When arguments of types narrower than a register are passed to a C
function in a register, the ABI typically requires that they be
sign-extended or zero-extended to the full width of the register. The
compiler, generating code for the called function, may presume that the
registers have been properly extended (and GCC is getting increasingly
good at avoiding redundant sign and zero extensions). In turn, it may
generate instructions for which the processor presumes the values for
properly extended - for example, on MIPS64, 32-bit arithmetic instructions
are documented as yielding unpredicatable results if the operands are not
sign-extended to 64 bits.
Consider, for example,
<http://sourceware.org/bugzilla/show_bug.cgi?id=4459>. Here glibc has
passed an improperly extended value to a syscall, so the syscall
implementation (written in C) receives a register value not conforming to
the ABI, and undefined behavior in the kernel duly ensues. Depending on
the particular form the undefined behavior takes for a given function,
compiler and CPU implementation, security issues might arise if sanity
checks of the arguments to a syscall fail to allow for values that can be
passed in registers but are beyond those permitted by the ABI.
What should the kernel syscall ABI be in such cases (any case where the
syscall implementations expect arguments narrower than registers, so
mainly 32-bit arguments on 64-bit platforms)?
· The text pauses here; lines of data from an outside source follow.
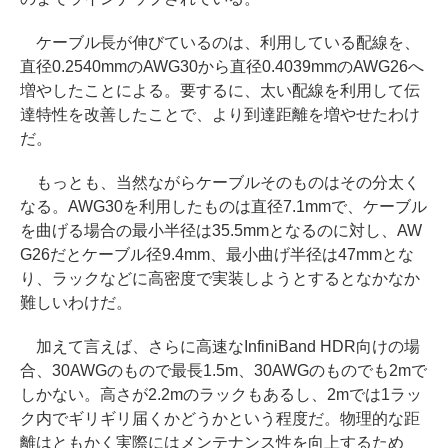
ケーブル長が伸びているのは、利用している配線を、
直径0.2540mmのAWG30から直径0.4039mmのAWG26へ
増やしたことによる。要するに、太い配線を利用して伝
達特性を改善したことで、より到達距離を増やせたわけ
だ。
もっとも、当然ながらケーブルそのものはその分太く
なる。AWG30を利用したものは直径7.1mmで、ケーブル
を曲げる場合の最小半径は35.5mmとなるのに対し、AW
G26だとケーブル径9.4mm、最小曲げ半径は47mmとな
り、ラックなどに高密度で実装しようとするとなかなか
難しいわけだ。
加えて言えば、さらに高速なInfiniBand HDR向けの場
合、30AWGのもので最長1.5m、30AWGのものでも2mで
しかない。高さが2.2mのラックもあるし、2mでは1ラッ
ク内でギリギリ届くかどうかという程度だ。物理的な距
離はともかく実際にはメンテナンス性を向上するため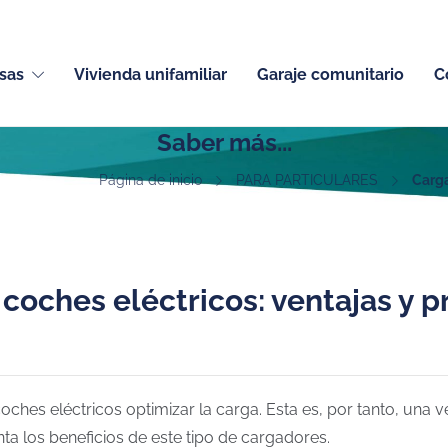
sas
Vivienda unifamiliar
Garaje comunitario
C
Saber más...
Página de inicio
PARA PARTICULARES
Carga
coches eléctricos: ventajas y p
oches eléctricos optimizar la carga. Esta es, por tanto, una 
ta los beneficios de este tipo de cargadores.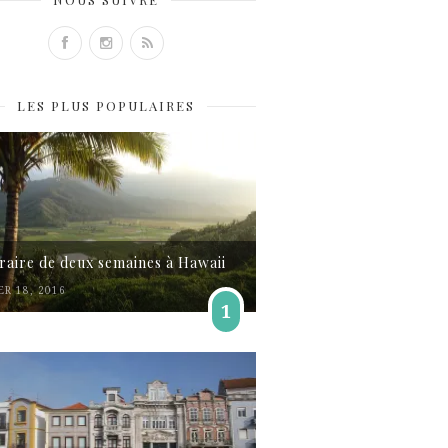
LES PLUS POPULAIRES
éraire de deux semaines à Hawaii
ER 18, 2016
1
There are two obvious
(a) The upper bits of 32-bit syscall arguments are undefined, the kernel
should deal with this.
(b) The upper bits of 32-bit syscall arguments must be extended according
to the ABI, the kernel should detect invalid register values and treat
them as erroneous syscall arguments (probably returning EINVAL).
In either case, the kernel needs a way to handle the improperly extended
syscall arguments. Possibilities include:
* For (a), a new compiler option (or function attribute) to change the ABI
so that improperly extended arguments are valid; the compiler would then
generate the necessary code to convert them to properly extended values in
* Code at the assembly level, before syscalls get passed to their C
implementations, that uses a table of which arguments to which syscalls
are narrower than registers and either extends (for (a)) or returns EINVAL
for improperly extended values (for (b)).
* Making the C syscall implementations take register-sized arguments, with
some macros to check they are properly extended (for (b)) or reduce them
in width to variables of the narrower type (for (a)).
If (a), existing glibc is fine for 32-bit arguments on all targets - but
cases which glibc passes a 64-bit argument and the kernel expects a 32-bit
one (e.g. passing size_t where the kernel expects int) would have such
arguments silently truncated to 32 bits.
If (b) (which I prefer), MIPS64 (only) would need a new glibc that
properly sign-extends 32-bit syscall arguments to 64-bit values, in order
to work with a kernel that detects improper extension. This mainly
affects -1 as a uid/gid argument - a case we see is currently broken
anyway. Such a glibc should work on older kernels as well, and this need
for a glibc change should not affect platforms where unsigned 32-bit
values are zero-extended rather than sign-extended to 64 bits.